Let $F=\mathbb{F}_{p}$. Let $E=\mathbb{F}_{p^{2}}$ be the degree 2 extension over F. Let $\tau$ be the nontrivial Galois automorphism of E. Let $\phi$ be a degree one representation of $E^{*}$. We know that there are $p^{2}-1$ such degree one representations. Now we define $\phi^{\tau} : G \to \mathbb{C}^{*}$ as $\phi^{\tau}(x)=\phi(\tau (x))$ $\forall$ $x$ in $E^{*}$. Clearly $\phi^{\tau}$ is a degree one representation of $E^{*}$ too. Now what I want to know is the following:
How many such representation $\phi$ are there such that $\phi=\phi^{\tau}$?

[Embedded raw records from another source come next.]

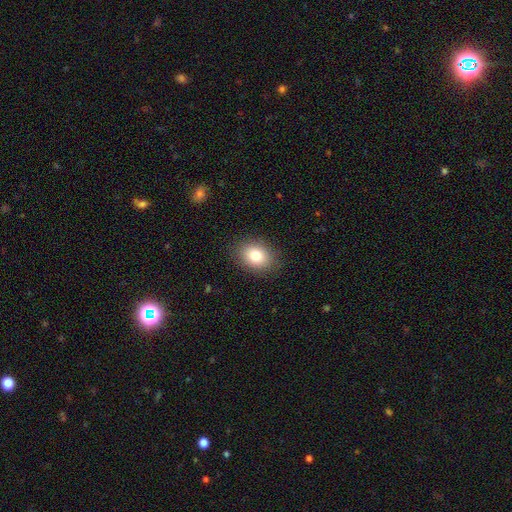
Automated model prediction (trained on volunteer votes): Smooth or featured?
  - smooth: 81% *
  - featured or disk: 10%
  - star or artifact: 9%
How rounded?
  - in between: 63% *
  - round: 36%
  - cigar-shaped: 1%
Merging?
  - none: 87% *
  - minor disturbance: 9%
  - major disturbance: 3%
  - merger: 1%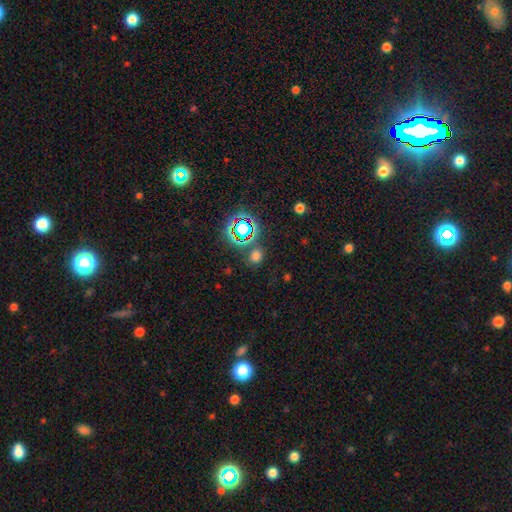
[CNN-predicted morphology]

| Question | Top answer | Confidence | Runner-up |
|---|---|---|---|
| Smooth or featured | smooth | 58% | star or artifact (35%) |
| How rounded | round | 68% | in between (31%) |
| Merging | none | 77% | minor disturbance (11%) |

In this context, I must say that I am reading the representations of $GL_{2}(\mathbb{F}_{p})$. This question appears when we start constructing the cuspidal representations. The text says that the number of $\phi$ such that $\phi \neq \phi^{\tau}$ is $p(p-1)$ which suggests that the answer to my question $p-1$. But I can't find the logic. May be I am overlooking something very simple.
Thanks in advance!!!
Each $\phi$ is defined by its value on some primitive element $\xi$ of $E$, that is an element generating the group $E^\times$. Now $\phi^\tau(\xi)= \phi(\xi^\tau)=\phi(\xi^p)=\phi(\xi)^p$. Then $\phi^\tau=\phi$ iff $\phi(\xi)^p=\phi(\xi)$. This means that $\phi(\xi)$ is a $(p-1)$-th root of unity. Therefore there are $p-1$ $\phi$ with $\phi^\tau=\phi$.